* [WHAT THE TASK ASKS] How many lines in the entries below contain the string "images" with the same capitalization? Reply with the number alone.

╭─ SUPPLIED DATA

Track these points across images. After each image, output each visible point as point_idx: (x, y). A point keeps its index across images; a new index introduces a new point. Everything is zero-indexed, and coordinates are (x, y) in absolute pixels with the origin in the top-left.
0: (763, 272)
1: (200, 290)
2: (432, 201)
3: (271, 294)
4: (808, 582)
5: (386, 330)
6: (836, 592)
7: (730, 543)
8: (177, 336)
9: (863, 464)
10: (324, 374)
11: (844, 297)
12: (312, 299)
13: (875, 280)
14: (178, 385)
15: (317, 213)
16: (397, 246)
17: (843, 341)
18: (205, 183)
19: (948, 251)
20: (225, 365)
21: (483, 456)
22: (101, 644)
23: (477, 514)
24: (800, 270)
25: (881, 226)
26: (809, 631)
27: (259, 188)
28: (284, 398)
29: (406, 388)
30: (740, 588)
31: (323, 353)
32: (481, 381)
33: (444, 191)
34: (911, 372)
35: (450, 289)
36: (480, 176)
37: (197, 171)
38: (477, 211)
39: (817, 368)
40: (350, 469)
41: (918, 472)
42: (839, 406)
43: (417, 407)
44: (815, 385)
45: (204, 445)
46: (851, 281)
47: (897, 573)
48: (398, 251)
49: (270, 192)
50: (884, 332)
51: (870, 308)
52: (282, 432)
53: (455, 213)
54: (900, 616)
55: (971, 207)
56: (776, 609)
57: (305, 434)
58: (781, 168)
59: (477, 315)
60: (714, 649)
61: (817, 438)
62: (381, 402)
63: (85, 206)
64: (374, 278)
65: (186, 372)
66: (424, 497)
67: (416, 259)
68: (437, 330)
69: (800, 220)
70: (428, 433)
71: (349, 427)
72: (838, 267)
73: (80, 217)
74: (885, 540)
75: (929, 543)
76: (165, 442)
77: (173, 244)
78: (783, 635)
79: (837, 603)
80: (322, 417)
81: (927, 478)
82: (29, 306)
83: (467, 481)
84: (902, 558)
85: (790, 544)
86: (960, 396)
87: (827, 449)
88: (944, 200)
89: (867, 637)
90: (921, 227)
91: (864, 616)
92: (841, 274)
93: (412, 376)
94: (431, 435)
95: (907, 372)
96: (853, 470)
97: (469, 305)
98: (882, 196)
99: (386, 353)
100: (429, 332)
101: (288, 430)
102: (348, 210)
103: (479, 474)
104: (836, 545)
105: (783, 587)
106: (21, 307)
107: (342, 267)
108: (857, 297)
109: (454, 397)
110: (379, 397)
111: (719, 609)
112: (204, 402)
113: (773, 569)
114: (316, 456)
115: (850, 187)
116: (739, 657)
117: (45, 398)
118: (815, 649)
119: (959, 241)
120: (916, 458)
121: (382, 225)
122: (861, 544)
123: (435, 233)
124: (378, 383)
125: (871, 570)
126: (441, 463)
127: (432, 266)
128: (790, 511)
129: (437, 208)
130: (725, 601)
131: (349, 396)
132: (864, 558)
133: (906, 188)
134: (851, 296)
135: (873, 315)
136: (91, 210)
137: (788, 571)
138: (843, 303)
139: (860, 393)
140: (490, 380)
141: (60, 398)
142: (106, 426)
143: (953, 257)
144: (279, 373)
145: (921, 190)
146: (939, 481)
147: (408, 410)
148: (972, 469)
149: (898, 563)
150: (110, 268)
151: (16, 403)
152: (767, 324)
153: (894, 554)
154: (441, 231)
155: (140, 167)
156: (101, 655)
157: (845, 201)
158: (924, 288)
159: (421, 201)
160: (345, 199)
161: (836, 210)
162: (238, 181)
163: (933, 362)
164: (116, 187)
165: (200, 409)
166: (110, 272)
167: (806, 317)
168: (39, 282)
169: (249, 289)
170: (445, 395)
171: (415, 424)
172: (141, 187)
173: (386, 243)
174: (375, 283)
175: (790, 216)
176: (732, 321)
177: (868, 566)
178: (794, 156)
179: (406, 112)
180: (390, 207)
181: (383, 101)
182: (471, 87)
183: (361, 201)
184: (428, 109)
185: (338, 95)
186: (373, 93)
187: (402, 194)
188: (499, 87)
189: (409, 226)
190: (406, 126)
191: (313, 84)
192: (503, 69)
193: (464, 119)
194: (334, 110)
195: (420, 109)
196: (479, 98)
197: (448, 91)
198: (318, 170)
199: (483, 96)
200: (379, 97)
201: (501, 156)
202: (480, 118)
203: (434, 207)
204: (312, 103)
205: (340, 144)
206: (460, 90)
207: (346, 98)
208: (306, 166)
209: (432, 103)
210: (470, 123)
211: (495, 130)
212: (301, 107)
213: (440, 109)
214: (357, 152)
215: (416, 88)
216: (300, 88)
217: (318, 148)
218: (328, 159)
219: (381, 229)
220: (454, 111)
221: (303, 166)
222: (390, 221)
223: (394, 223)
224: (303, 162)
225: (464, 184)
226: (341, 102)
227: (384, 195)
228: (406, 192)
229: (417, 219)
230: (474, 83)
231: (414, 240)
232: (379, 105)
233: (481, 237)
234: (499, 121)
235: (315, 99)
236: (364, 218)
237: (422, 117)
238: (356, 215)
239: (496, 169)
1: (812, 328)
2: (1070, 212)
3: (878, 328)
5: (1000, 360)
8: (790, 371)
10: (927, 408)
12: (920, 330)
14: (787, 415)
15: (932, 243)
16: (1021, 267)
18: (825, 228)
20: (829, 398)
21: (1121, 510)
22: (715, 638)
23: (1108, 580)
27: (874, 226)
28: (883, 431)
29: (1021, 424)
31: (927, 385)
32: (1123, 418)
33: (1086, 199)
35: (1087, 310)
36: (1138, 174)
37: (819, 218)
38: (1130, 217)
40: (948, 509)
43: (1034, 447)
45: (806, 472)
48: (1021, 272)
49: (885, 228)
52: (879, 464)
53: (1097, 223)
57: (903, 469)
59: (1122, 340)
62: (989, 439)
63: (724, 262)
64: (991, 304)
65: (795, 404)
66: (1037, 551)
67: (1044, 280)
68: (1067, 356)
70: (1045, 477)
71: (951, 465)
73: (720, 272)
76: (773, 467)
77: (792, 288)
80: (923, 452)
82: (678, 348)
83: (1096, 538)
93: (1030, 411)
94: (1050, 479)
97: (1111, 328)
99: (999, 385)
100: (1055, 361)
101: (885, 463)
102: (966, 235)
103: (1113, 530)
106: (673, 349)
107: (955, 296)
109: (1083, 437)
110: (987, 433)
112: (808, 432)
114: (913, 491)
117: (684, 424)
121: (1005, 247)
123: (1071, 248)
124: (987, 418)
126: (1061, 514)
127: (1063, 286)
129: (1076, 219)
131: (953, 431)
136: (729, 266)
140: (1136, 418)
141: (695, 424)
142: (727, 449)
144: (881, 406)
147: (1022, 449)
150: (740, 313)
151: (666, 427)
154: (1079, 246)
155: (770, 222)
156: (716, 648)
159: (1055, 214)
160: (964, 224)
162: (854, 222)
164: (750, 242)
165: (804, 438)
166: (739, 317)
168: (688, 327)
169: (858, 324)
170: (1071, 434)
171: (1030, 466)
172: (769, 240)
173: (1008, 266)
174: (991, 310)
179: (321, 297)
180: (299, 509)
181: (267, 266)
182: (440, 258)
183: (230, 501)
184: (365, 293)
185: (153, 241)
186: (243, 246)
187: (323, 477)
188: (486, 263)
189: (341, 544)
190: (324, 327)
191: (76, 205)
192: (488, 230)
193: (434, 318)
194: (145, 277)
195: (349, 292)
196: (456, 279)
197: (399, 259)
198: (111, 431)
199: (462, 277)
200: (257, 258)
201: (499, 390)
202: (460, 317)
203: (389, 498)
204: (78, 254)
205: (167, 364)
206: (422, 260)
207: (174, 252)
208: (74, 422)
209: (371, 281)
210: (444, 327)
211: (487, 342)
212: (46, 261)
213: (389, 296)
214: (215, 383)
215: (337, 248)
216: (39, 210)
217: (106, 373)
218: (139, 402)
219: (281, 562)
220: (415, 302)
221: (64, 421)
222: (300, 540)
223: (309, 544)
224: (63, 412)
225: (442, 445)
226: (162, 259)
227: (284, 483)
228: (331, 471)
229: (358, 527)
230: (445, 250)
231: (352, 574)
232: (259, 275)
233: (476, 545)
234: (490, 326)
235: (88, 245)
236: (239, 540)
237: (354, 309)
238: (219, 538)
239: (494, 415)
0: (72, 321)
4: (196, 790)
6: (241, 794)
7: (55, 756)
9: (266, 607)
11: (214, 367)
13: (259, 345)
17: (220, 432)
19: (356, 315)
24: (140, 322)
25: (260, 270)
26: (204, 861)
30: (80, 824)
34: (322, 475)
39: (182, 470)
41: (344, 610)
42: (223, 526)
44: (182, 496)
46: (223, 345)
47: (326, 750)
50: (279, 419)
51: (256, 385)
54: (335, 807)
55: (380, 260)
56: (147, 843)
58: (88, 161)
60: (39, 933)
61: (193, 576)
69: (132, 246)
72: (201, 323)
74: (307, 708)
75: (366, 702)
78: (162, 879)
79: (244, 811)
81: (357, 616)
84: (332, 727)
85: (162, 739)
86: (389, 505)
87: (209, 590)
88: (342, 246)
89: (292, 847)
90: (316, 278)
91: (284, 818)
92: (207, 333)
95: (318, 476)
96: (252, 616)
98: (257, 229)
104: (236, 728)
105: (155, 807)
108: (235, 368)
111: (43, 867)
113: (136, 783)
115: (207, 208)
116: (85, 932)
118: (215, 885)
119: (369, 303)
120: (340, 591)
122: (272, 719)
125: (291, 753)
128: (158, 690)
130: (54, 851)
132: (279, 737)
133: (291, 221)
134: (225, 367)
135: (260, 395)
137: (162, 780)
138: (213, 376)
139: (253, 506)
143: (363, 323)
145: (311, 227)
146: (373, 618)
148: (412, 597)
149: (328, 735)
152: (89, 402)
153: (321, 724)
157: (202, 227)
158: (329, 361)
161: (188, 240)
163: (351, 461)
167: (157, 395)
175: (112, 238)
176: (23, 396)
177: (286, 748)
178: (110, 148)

╰─

* [RESPONSE TO THIS TASK] 1